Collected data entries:
--------------------------------
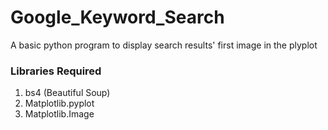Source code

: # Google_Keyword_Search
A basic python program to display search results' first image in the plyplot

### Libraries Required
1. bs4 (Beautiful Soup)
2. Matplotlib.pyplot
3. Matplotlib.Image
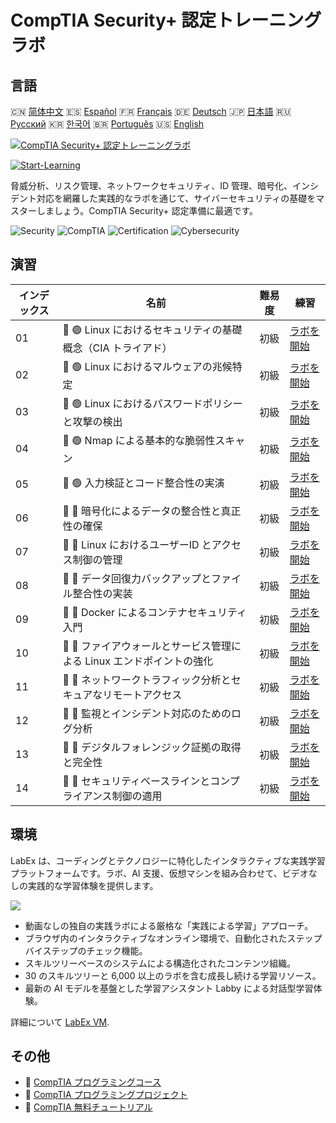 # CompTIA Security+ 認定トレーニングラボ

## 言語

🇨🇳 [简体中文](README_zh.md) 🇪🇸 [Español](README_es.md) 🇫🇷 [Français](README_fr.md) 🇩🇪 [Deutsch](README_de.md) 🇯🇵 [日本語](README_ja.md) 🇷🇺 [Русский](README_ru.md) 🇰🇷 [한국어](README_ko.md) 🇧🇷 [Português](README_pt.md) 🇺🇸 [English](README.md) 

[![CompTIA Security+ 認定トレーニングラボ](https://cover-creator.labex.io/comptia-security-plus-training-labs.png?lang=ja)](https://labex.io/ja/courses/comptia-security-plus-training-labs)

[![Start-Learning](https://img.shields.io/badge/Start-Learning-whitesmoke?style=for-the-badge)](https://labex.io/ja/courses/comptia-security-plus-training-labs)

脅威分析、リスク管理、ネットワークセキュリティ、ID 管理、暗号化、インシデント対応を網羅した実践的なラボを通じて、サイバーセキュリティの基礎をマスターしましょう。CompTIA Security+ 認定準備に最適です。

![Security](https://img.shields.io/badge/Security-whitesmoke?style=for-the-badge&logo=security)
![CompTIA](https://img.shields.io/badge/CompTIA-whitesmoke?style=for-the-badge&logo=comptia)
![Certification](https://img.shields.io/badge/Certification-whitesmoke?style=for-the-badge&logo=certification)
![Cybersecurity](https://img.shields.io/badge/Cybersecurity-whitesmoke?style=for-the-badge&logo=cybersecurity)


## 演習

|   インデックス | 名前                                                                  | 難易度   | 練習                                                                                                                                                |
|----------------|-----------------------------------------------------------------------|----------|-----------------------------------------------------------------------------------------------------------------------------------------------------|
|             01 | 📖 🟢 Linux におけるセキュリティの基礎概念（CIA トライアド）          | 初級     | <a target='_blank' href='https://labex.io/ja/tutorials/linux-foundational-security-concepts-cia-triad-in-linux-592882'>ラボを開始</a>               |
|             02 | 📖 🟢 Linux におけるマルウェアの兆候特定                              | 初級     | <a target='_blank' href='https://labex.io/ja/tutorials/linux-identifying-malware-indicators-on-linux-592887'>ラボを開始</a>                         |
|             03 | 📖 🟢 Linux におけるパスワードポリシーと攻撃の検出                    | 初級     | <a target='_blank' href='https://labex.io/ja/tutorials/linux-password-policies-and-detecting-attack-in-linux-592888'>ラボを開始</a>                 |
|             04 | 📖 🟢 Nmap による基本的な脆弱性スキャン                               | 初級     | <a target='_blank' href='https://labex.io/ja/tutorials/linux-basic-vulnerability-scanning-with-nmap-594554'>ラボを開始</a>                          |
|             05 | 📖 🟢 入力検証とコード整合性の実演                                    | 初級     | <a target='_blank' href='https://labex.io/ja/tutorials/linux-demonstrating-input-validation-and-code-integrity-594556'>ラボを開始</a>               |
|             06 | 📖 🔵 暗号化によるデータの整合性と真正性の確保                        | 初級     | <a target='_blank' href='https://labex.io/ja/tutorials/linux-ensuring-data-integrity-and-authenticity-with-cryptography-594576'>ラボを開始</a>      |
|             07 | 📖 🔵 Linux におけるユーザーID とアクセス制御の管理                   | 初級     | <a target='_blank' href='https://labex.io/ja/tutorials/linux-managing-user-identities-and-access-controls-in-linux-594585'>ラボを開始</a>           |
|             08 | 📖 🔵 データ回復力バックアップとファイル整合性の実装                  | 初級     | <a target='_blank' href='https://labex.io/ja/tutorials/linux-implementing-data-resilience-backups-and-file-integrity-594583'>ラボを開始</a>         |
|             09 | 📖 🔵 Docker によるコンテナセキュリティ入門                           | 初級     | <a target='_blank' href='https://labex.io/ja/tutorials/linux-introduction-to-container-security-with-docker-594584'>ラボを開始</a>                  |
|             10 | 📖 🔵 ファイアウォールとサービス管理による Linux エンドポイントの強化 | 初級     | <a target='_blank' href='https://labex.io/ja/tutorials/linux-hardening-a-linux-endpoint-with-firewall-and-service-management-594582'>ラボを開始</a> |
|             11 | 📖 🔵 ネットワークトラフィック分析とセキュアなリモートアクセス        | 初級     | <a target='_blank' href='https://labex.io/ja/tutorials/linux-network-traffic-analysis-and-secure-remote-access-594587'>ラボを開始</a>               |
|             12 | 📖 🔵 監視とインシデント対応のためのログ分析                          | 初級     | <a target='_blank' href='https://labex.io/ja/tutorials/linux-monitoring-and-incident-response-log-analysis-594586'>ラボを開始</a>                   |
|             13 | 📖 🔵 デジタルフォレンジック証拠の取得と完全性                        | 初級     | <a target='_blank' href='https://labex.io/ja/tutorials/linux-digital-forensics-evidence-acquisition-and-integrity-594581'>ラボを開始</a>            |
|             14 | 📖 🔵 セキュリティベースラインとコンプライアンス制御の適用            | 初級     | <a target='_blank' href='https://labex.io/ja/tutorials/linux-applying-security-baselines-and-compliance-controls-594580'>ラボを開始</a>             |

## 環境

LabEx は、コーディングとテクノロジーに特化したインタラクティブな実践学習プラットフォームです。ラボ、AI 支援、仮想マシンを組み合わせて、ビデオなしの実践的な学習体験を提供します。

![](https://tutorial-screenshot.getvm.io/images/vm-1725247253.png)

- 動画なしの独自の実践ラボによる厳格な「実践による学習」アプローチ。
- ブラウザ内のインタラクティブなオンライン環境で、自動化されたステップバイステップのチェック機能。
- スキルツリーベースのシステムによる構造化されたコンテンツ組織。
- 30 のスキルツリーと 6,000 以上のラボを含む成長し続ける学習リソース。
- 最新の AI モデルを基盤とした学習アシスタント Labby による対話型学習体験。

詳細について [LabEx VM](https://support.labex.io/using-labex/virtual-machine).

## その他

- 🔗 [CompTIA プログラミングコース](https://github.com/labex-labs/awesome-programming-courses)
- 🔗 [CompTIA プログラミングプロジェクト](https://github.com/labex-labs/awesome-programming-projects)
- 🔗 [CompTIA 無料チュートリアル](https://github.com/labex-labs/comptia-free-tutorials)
--------------------------------
To-do item:
Duplicate the source text of all the entries above line for line, without changing anything. Leave the pictures out of your copy.

Answer box:
Source code

: # Google_Keyword_Search
A basic python program to display search results' first image in the plyplot

### Libraries Required
1. bs4 (Beautiful Soup)
2. Matplotlib.pyplot
3. Matplotlib.Image
 # CompTIA Security+ 認定トレーニングラボ

## 言語

🇨🇳 [简体中文](README_zh.md) 🇪🇸 [Español](README_es.md) 🇫🇷 [Français](README_fr.md) 🇩🇪 [Deutsch](README_de.md) 🇯🇵 [日本語](README_ja.md) 🇷🇺 [Русский](README_ru.md) 🇰🇷 [한국어](README_ko.md) 🇧🇷 [Português](README_pt.md) 🇺🇸 [English](README.md) 

[![CompTIA Security+ 認定トレーニングラボ](https://cover-creator.labex.io/comptia-security-plus-training-labs.png?lang=ja)](https://labex.io/ja/courses/comptia-security-plus-training-labs)

[![Start-Learning](https://img.shields.io/badge/Start-Learning-whitesmoke?style=for-the-badge)](https://labex.io/ja/courses/comptia-security-plus-training-labs)

脅威分析、リスク管理、ネットワークセキュリティ、ID 管理、暗号化、インシデント対応を網羅した実践的なラボを通じて、サイバーセキュリティの基礎をマスターしましょう。CompTIA Security+ 認定準備に最適です。

![Security](https://img.shields.io/badge/Security-whitesmoke?style=for-the-badge&logo=security)
![CompTIA](https://img.shields.io/badge/CompTIA-whitesmoke?style=for-the-badge&logo=comptia)
![Certification](https://img.shields.io/badge/Certification-whitesmoke?style=for-the-badge&logo=certification)
![Cybersecurity](https://img.shields.io/badge/Cybersecurity-whitesmoke?style=for-the-badge&logo=cybersecurity)


## 演習

|   インデックス | 名前                                                                  | 難易度   | 練習                                                                                                                                                |
|----------------|-----------------------------------------------------------------------|----------|-----------------------------------------------------------------------------------------------------------------------------------------------------|
|             01 | 📖 🟢 Linux におけるセキュリティの基礎概念（CIA トライアド）          | 初級     | <a target='_blank' href='https://labex.io/ja/tutorials/linux-foundational-security-concepts-cia-triad-in-linux-592882'>ラボを開始</a>               |
|             02 | 📖 🟢 Linux におけるマルウェアの兆候特定                              | 初級     | <a target='_blank' href='https://labex.io/ja/tutorials/linux-identifying-malware-indicators-on-linux-592887'>ラボを開始</a>                         |
|             03 | 📖 🟢 Linux におけるパスワードポリシーと攻撃の検出                    | 初級     | <a target='_blank' href='https://labex.io/ja/tutorials/linux-password-policies-and-detecting-attack-in-linux-592888'>ラボを開始</a>                 |
|             04 | 📖 🟢 Nmap による基本的な脆弱性スキャン                               | 初級     | <a target='_blank' href='https://labex.io/ja/tutorials/linux-basic-vulnerability-scanning-with-nmap-594554'>ラボを開始</a>                          |
|             05 | 📖 🟢 入力検証とコード整合性の実演                                    | 初級     | <a target='_blank' href='https://labex.io/ja/tutorials/linux-demonstrating-input-validation-and-code-integrity-594556'>ラボを開始</a>               |
|             06 | 📖 🔵 暗号化によるデータの整合性と真正性の確保                        | 初級     | <a target='_blank' href='https://labex.io/ja/tutorials/linux-ensuring-data-integrity-and-authenticity-with-cryptography-594576'>ラボを開始</a>      |
|             07 | 📖 🔵 Linux におけるユーザーID とアクセス制御の管理                   | 初級     | <a target='_blank' href='https://labex.io/ja/tutorials/linux-managing-user-identities-and-access-controls-in-linux-594585'>ラボを開始</a>           |
|             08 | 📖 🔵 データ回復力バックアップとファイル整合性の実装                  | 初級     | <a target='_blank' href='https://labex.io/ja/tutorials/linux-implementing-data-resilience-backups-and-file-integrity-594583'>ラボを開始</a>         |
|             09 | 📖 🔵 Docker によるコンテナセキュリティ入門                           | 初級     | <a target='_blank' href='https://labex.io/ja/tutorials/linux-introduction-to-container-security-with-docker-594584'>ラボを開始</a>                  |
|             10 | 📖 🔵 ファイアウォールとサービス管理による Linux エンドポイントの強化 | 初級     | <a target='_blank' href='https://labex.io/ja/tutorials/linux-hardening-a-linux-endpoint-with-firewall-and-service-management-594582'>ラボを開始</a> |
|             11 | 📖 🔵 ネットワークトラフィック分析とセキュアなリモートアクセス        | 初級     | <a target='_blank' href='https://labex.io/ja/tutorials/linux-network-traffic-analysis-and-secure-remote-access-594587'>ラボを開始</a>               |
|             12 | 📖 🔵 監視とインシデント対応のためのログ分析                          | 初級     | <a target='_blank' href='https://labex.io/ja/tutorials/linux-monitoring-and-incident-response-log-analysis-594586'>ラボを開始</a>                   |
|             13 | 📖 🔵 デジタルフォレンジック証拠の取得と完全性                        | 初級     | <a target='_blank' href='https://labex.io/ja/tutorials/linux-digital-forensics-evidence-acquisition-and-integrity-594581'>ラボを開始</a>            |
|             14 | 📖 🔵 セキュリティベースラインとコンプライアンス制御の適用            | 初級     | <a target='_blank' href='https://labex.io/ja/tutorials/linux-applying-security-baselines-and-compliance-controls-594580'>ラボを開始</a>             |

## 環境

LabEx は、コーディングとテクノロジーに特化したインタラクティブな実践学習プラットフォームです。ラボ、AI 支援、仮想マシンを組み合わせて、ビデオなしの実践的な学習体験を提供します。

![](https://tutorial-screenshot.getvm.io/images/vm-1725247253.png)

- 動画なしの独自の実践ラボによる厳格な「実践による学習」アプローチ。
- ブラウザ内のインタラクティブなオンライン環境で、自動化されたステップバイステップのチェック機能。
- スキルツリーベースのシステムによる構造化されたコンテンツ組織。
- 30 のスキルツリーと 6,000 以上のラボを含む成長し続ける学習リソース。
- 最新の AI モデルを基盤とした学習アシスタント Labby による対話型学習体験。

詳細について [LabEx VM](https://support.labex.io/using-labex/virtual-machine).

## その他

- 🔗 [CompTIA プログラミングコース](https://github.com/labex-labs/awesome-programming-courses)
- 🔗 [CompTIA プログラミングプロジェクト](https://github.com/labex-labs/awesome-programming-projects)
- 🔗 [CompTIA 無料チュートリアル](https://github.com/labex-labs/comptia-free-tutorials)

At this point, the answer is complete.